Phoenix was a trip—back—to my twenty-one-year-old self. Sunday, early evening, David, his girlfriend Hannah, and I are having drinks and starters at Chili's. I had won a gift card and thought I'd take us all out. A beer in, David asks, " Would you be down for a party? It's Gustavo's birthday and the guys (skater pals) are having a party for him." I could just picture it: anti-social stonerheads sitting around playing video games on a large screen TV. Not my idea of a fun night out. David reassured me it wouldn't be anything like that. OK, I decide; I'm down with it.
We pull up to a modest three bedroom house, festively outlined in holiday lights. Hmm. There are about forty bods littering the generous front lawn the lawn—some sitting, some standing. Most with beers in hand. A d.j. stands behind a mixing table. The tunes aren't too shabby. A giant plastic liquor bottle filled with goodies is strung from a long closeline about six or so feet off the ground—let's call it a piñata. No couch or game console is in sight. I crack open a Heineken and begin to take in the scene. I'm down.

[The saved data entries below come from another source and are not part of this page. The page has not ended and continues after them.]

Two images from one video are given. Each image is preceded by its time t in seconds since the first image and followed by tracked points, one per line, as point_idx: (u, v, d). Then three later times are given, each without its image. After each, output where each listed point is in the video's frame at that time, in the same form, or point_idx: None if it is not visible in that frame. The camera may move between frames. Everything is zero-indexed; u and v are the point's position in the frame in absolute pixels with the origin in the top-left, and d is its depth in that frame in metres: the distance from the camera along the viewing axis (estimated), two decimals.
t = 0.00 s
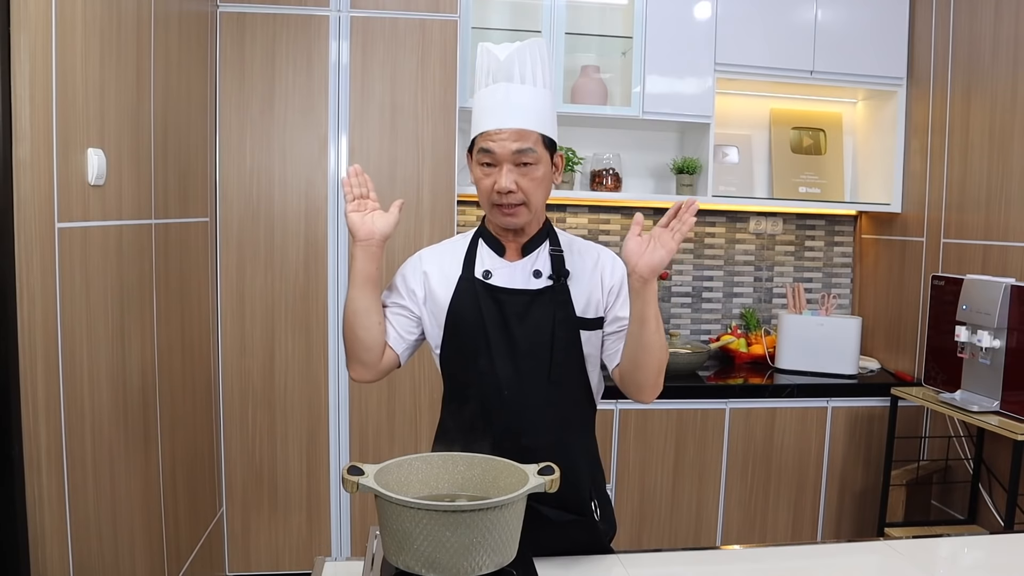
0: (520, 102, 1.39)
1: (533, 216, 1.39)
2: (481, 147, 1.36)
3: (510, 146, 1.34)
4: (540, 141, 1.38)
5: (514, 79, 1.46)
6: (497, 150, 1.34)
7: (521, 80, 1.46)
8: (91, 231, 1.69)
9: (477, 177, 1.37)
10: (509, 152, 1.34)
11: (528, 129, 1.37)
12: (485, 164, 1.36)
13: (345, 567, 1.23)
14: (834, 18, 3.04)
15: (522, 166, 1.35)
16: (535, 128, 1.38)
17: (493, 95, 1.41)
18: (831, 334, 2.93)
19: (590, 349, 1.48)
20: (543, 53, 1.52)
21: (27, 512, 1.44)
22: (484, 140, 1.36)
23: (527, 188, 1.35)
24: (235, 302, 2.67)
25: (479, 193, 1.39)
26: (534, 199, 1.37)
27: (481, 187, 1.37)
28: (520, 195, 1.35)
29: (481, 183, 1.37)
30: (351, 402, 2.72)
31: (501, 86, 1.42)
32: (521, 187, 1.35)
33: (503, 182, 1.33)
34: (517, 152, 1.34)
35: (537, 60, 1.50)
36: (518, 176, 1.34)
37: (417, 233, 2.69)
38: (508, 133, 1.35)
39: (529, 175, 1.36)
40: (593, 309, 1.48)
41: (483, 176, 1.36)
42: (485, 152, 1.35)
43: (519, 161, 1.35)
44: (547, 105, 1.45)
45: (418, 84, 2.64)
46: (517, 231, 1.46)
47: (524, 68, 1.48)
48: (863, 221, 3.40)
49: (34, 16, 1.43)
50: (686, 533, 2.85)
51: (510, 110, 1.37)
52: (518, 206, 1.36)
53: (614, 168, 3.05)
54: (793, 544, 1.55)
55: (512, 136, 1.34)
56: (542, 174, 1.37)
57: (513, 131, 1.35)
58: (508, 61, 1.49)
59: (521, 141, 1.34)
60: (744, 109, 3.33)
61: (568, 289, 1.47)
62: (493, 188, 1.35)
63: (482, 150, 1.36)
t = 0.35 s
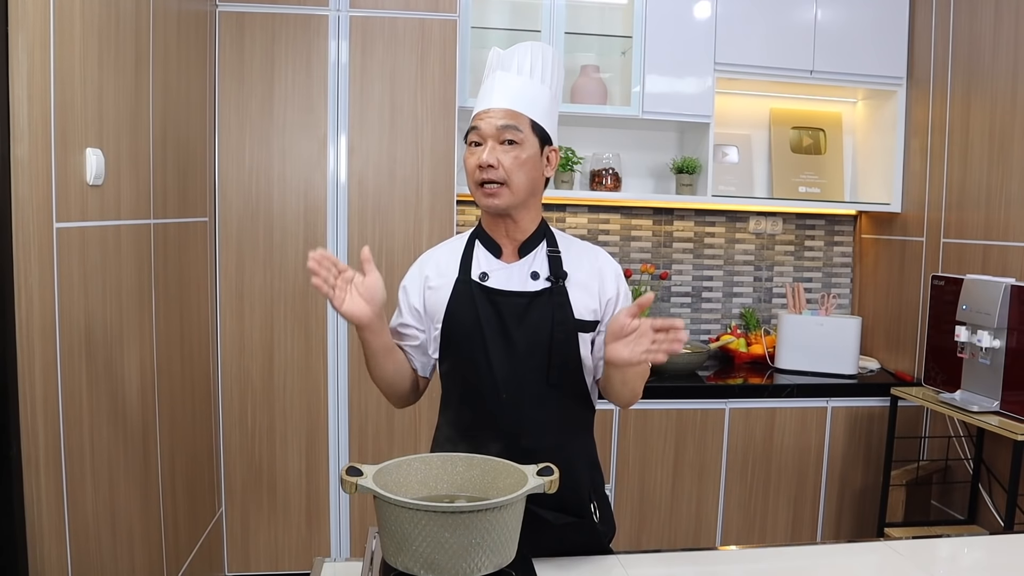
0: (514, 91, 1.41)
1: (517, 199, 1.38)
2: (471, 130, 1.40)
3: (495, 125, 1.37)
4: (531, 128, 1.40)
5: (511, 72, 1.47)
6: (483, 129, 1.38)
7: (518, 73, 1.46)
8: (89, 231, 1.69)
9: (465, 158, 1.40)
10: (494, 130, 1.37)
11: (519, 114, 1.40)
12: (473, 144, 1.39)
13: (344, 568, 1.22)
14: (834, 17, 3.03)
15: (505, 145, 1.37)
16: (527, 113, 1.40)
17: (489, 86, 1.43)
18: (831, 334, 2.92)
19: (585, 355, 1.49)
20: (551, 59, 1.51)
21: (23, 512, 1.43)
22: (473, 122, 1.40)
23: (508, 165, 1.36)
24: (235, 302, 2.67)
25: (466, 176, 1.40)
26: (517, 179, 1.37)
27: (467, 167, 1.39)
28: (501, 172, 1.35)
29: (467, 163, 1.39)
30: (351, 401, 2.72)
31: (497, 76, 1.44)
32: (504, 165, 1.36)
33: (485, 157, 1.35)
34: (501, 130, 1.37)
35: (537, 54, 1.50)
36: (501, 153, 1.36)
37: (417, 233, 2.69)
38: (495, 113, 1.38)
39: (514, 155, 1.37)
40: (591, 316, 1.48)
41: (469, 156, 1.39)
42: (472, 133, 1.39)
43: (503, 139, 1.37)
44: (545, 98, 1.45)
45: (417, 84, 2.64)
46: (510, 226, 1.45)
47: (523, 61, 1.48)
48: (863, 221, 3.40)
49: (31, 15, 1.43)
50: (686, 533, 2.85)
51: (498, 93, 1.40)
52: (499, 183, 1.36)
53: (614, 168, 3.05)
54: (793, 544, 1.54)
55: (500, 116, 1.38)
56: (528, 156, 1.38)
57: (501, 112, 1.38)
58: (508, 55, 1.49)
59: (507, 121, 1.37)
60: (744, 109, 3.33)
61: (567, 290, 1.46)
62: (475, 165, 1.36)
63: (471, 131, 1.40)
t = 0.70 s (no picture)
0: (505, 91, 1.40)
1: (512, 203, 1.38)
2: (465, 133, 1.39)
3: (488, 129, 1.36)
4: (525, 131, 1.39)
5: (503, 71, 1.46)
6: (476, 133, 1.37)
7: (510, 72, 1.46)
8: (88, 230, 1.69)
9: (460, 162, 1.39)
10: (487, 134, 1.36)
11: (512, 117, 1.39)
12: (467, 149, 1.38)
13: (344, 568, 1.22)
14: (834, 17, 3.03)
15: (499, 149, 1.36)
16: (520, 116, 1.39)
17: (480, 87, 1.43)
18: (830, 334, 2.92)
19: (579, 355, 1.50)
20: (544, 54, 1.52)
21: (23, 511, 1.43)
22: (466, 126, 1.39)
23: (503, 170, 1.35)
24: (235, 301, 2.66)
25: (461, 180, 1.40)
26: (511, 183, 1.36)
27: (461, 171, 1.38)
28: (495, 177, 1.35)
29: (461, 167, 1.38)
30: (351, 401, 2.71)
31: (488, 77, 1.43)
32: (497, 169, 1.35)
33: (479, 162, 1.34)
34: (494, 134, 1.36)
35: (528, 52, 1.49)
36: (494, 158, 1.35)
37: (416, 232, 2.69)
38: (488, 116, 1.37)
39: (508, 159, 1.36)
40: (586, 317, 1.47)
41: (464, 160, 1.38)
42: (466, 136, 1.38)
43: (496, 143, 1.36)
44: (538, 96, 1.45)
45: (417, 84, 2.64)
46: (506, 228, 1.45)
47: (515, 59, 1.48)
48: (863, 221, 3.39)
49: (30, 14, 1.43)
50: (686, 533, 2.85)
51: (492, 95, 1.40)
52: (493, 188, 1.36)
53: (614, 168, 3.04)
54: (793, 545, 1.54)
55: (494, 119, 1.37)
56: (523, 160, 1.37)
57: (494, 115, 1.37)
58: (499, 54, 1.49)
59: (500, 124, 1.36)
60: (744, 109, 3.32)
61: (563, 291, 1.46)
62: (469, 170, 1.36)
63: (465, 134, 1.39)
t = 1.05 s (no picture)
0: (502, 92, 1.40)
1: (511, 203, 1.37)
2: (466, 133, 1.39)
3: (488, 128, 1.36)
4: (524, 132, 1.39)
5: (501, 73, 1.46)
6: (476, 133, 1.37)
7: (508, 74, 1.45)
8: (89, 230, 1.68)
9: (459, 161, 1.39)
10: (487, 134, 1.36)
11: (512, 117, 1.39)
12: (467, 148, 1.38)
13: (345, 569, 1.22)
14: (835, 17, 3.03)
15: (499, 149, 1.36)
16: (519, 117, 1.39)
17: (481, 89, 1.43)
18: (831, 335, 2.92)
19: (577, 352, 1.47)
20: (546, 58, 1.50)
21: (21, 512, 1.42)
22: (467, 126, 1.39)
23: (502, 170, 1.35)
24: (235, 302, 2.66)
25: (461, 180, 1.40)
26: (510, 183, 1.36)
27: (461, 171, 1.38)
28: (493, 176, 1.35)
29: (461, 167, 1.38)
30: (351, 402, 2.71)
31: (488, 79, 1.43)
32: (496, 169, 1.35)
33: (478, 161, 1.34)
34: (494, 133, 1.36)
35: (529, 54, 1.48)
36: (494, 157, 1.35)
37: (417, 233, 2.68)
38: (489, 116, 1.37)
39: (507, 158, 1.36)
40: (580, 311, 1.46)
41: (463, 160, 1.38)
42: (466, 136, 1.38)
43: (496, 143, 1.36)
44: (536, 98, 1.44)
45: (418, 84, 2.64)
46: (505, 228, 1.45)
47: (514, 61, 1.47)
48: (864, 221, 3.39)
49: (30, 14, 1.43)
50: (687, 534, 2.84)
51: (492, 96, 1.40)
52: (492, 188, 1.35)
53: (615, 168, 3.04)
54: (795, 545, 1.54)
55: (494, 119, 1.37)
56: (522, 160, 1.37)
57: (494, 115, 1.37)
58: (499, 56, 1.48)
59: (500, 124, 1.36)
60: (745, 109, 3.32)
61: (561, 290, 1.46)
62: (469, 169, 1.36)
63: (465, 134, 1.39)
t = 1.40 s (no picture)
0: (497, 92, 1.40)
1: (504, 200, 1.37)
2: (458, 132, 1.39)
3: (480, 126, 1.36)
4: (517, 129, 1.39)
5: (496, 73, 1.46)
6: (468, 131, 1.37)
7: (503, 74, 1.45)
8: (89, 230, 1.68)
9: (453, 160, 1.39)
10: (479, 132, 1.35)
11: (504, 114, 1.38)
12: (459, 147, 1.38)
13: (345, 569, 1.21)
14: (835, 17, 3.02)
15: (491, 147, 1.35)
16: (513, 115, 1.39)
17: (474, 90, 1.43)
18: (831, 336, 2.92)
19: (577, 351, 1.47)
20: (540, 59, 1.50)
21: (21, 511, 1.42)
22: (459, 124, 1.39)
23: (494, 168, 1.34)
24: (236, 302, 2.66)
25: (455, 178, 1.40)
26: (503, 181, 1.36)
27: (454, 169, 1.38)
28: (486, 174, 1.34)
29: (454, 165, 1.38)
30: (351, 403, 2.71)
31: (482, 78, 1.43)
32: (489, 167, 1.35)
33: (470, 159, 1.34)
34: (486, 131, 1.35)
35: (523, 54, 1.48)
36: (486, 155, 1.34)
37: (418, 233, 2.68)
38: (481, 114, 1.37)
39: (500, 156, 1.35)
40: (577, 309, 1.46)
41: (456, 158, 1.38)
42: (459, 135, 1.38)
43: (488, 141, 1.35)
44: (531, 97, 1.44)
45: (418, 84, 2.63)
46: (500, 226, 1.45)
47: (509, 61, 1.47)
48: (865, 221, 3.39)
49: (31, 13, 1.42)
50: (687, 534, 2.84)
51: (485, 96, 1.39)
52: (484, 186, 1.35)
53: (616, 168, 3.04)
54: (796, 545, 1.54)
55: (486, 118, 1.37)
56: (514, 157, 1.36)
57: (487, 113, 1.37)
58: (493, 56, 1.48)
59: (492, 122, 1.36)
60: (745, 109, 3.32)
61: (558, 288, 1.46)
62: (461, 168, 1.36)
63: (457, 133, 1.39)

David quickly introduces me to all his close friends—birthday boy included. Three of them shake my hand and say, "David is my best friend." I remember having a group of friends where I too was the center of focus. It can be taxing at times to play leader and always be on. But there are rewards to be found—believe me. Power to influence being one of them. Anyhow, everyone is warm; I feel fuzzy and welcome.
Three beers later, I look up to see about eight folks standing on the low hanging, flat rooftop. I spy David. I want up. I ascend the ladder as David grabs my hand, pulling me atop. Let the party begin. And it does. Looking down, I see a young gal standing next to the piñata—blindfolded, stick in hand. (Only girls were allowed to partake in bringing the beast down.) Swing. Whack! Swing. Miss. Swing. Whack! Major fail. Next contestant walks up to replace the giddy, dizzy gal. She too flakes out. I'm observing all this thinking, "I can take that puppy out—no problem." I told David, "I want to try. I know I could do much better." "OK," he enthusiastically replies. Next thing I know I am on the ground—geared up with stick in hand. I ask a young gentlemen nearby where its weak spot was. He graciously informs me, "The neck." Cool beans; I visualize my plan of attack. Blindfolded, I swing. Wham! Then again. And again. I could hear the spectators roar. Fully energized, I swing harder. "You're going down sucker," I mumble under my breath! And it does go down. I'm on it like a starving dog on a meaty bone. Whack! Whack! Crack. Whack! Crack. It bursts open; it's overkill. I lift my blindfold to behold fifty or so tiny one-shot bottles of liquor spewed across the ground below me. The mob cheers and hollers and comes in for the feast. I'm wild with pride and adrenaline.
Less than an hour later, David comes up to me and says, "Gustavo just told me you made his night when you knocked down that piñata." Big smiles from me. Not only have I made the birthday boy's night but I also make my son proud to have such a cool and fun mom.
It's like riding a bike. You never forget how to party—once a party girl. It just takes a few brews to get started. When is the next party? I'm game.